La Tribune

Procès du vol Rio-Paris : la DGAC pointée pour son manque de réactivité face aux givrages de sondes avant l’accident de l’AF447 d’Air France

- Léo Barnier

Cause première ou non de l’accident de l’AF447, le givrage des sondes a joué un rôle indéniable dans l’enchaîneme­nt dramatique qui a conduit au crash de l’Airbus A330 d’Air France dans l’Atlantique Sud en 2009. L’autorité française de l’aviation civile, la DGAC, était pourtant au courant de la multiplica­tion de ce type d’évènements dans les mois qui ont précédé l’accident. A l’occasion du procès, 13 ans plus tard, son manque de réaction de l’époque pose question.

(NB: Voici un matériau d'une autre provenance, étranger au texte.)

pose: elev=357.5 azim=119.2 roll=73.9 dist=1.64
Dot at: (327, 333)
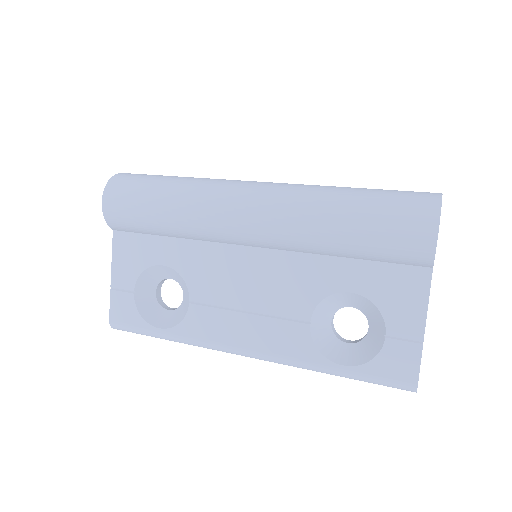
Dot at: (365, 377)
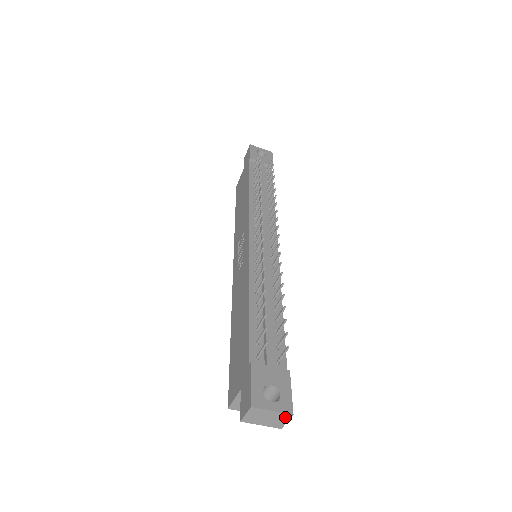
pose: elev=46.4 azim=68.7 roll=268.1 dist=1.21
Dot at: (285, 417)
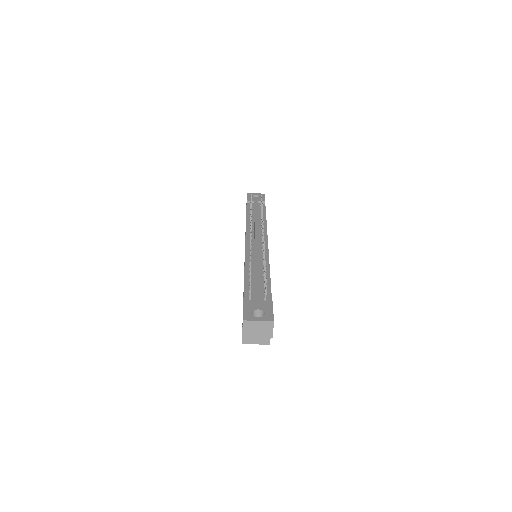
Dot at: (269, 325)
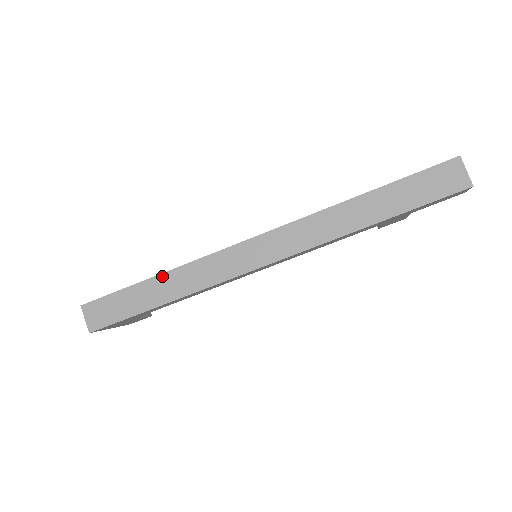
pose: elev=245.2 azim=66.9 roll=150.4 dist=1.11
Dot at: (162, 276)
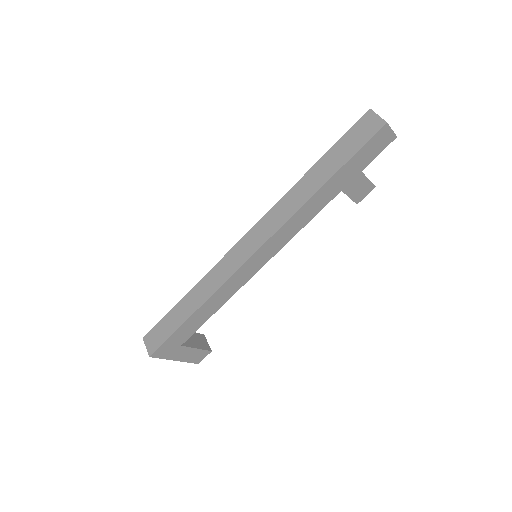
Dot at: (189, 293)
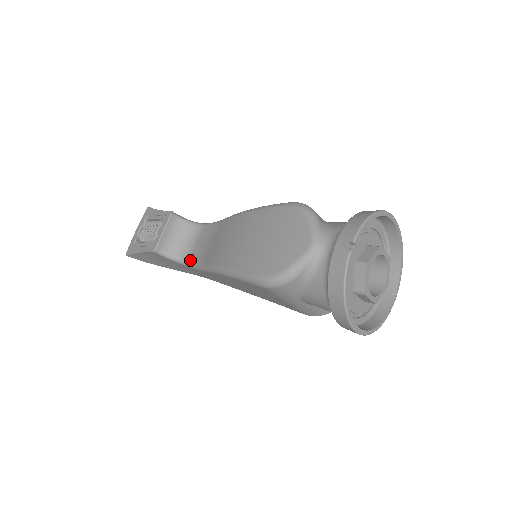
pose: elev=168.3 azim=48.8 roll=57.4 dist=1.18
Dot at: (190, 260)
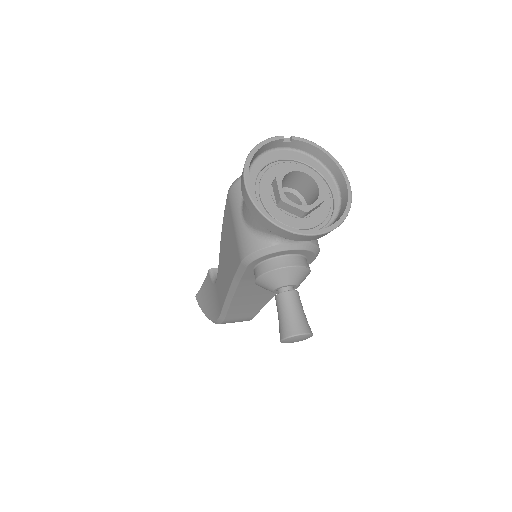
Dot at: occluded
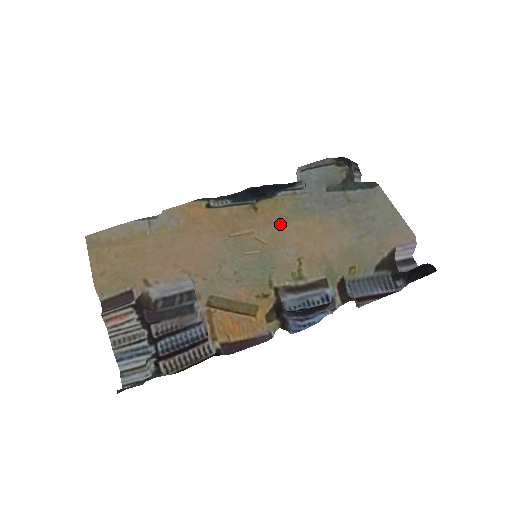
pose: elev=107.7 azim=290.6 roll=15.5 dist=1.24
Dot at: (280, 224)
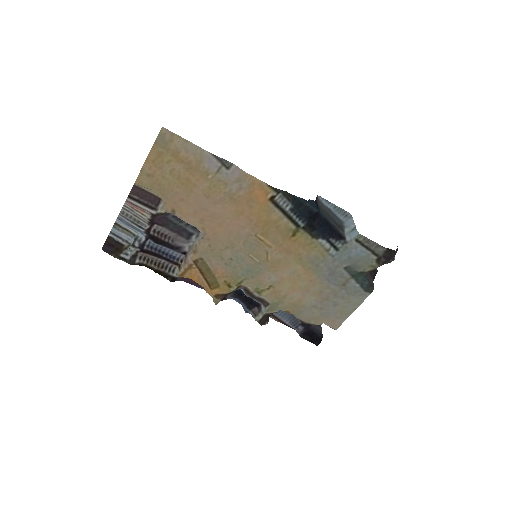
Dot at: (291, 259)
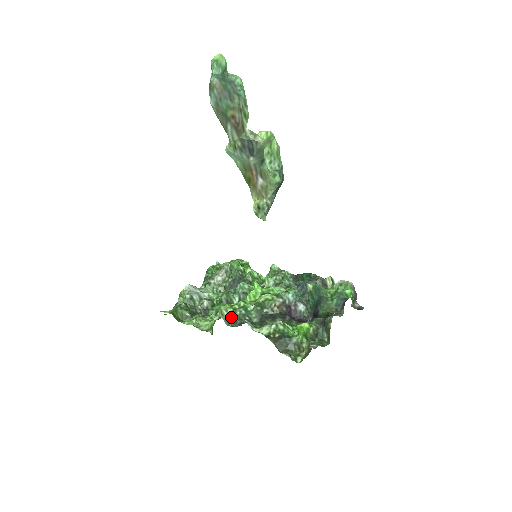
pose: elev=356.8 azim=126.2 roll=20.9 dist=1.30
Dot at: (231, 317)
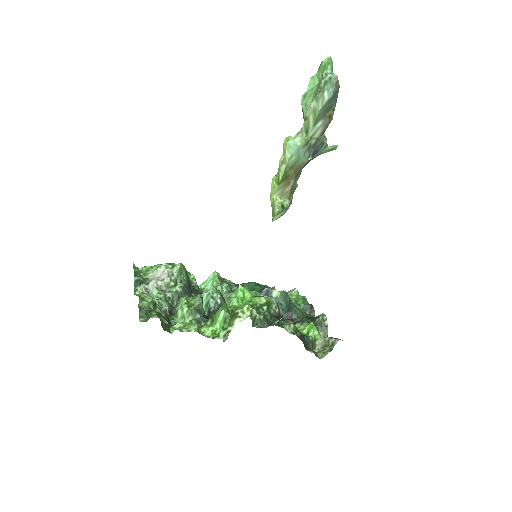
Dot at: (257, 317)
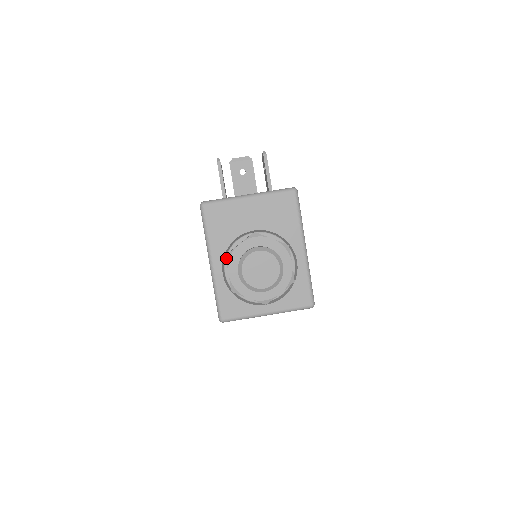
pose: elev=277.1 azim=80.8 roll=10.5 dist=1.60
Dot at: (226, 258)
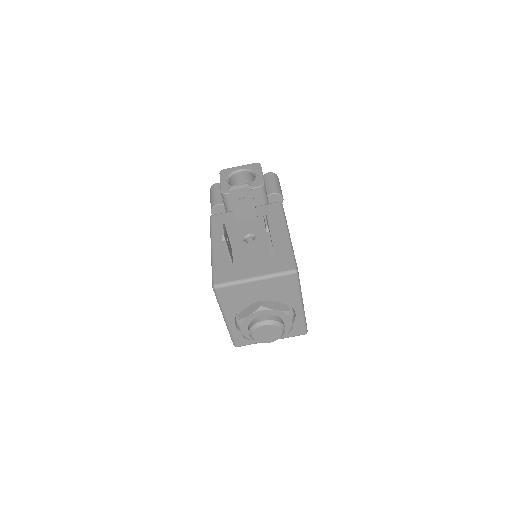
Dot at: (238, 322)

Et si le procès d’Airbus et d’Air France dans l’accident du vol Rio-Paris était aussi celui du système ? Bien que n’étant pas sur le banc des accusés, la Direction générale de l’aviation civile (DGAC) a été largement pointée du doigt pour son manque de réactivité face à la multiplica­tion des incidents de givrage de sondes dans des compagnies françaises en 2008 et 2009, dans les mois précédant le crash du vol AF447 d’Air France. D’abord soulevée par le tribunal, cette apparente passivité a ensuite fait l’objet de nombreuses attaques venues des parties civiles.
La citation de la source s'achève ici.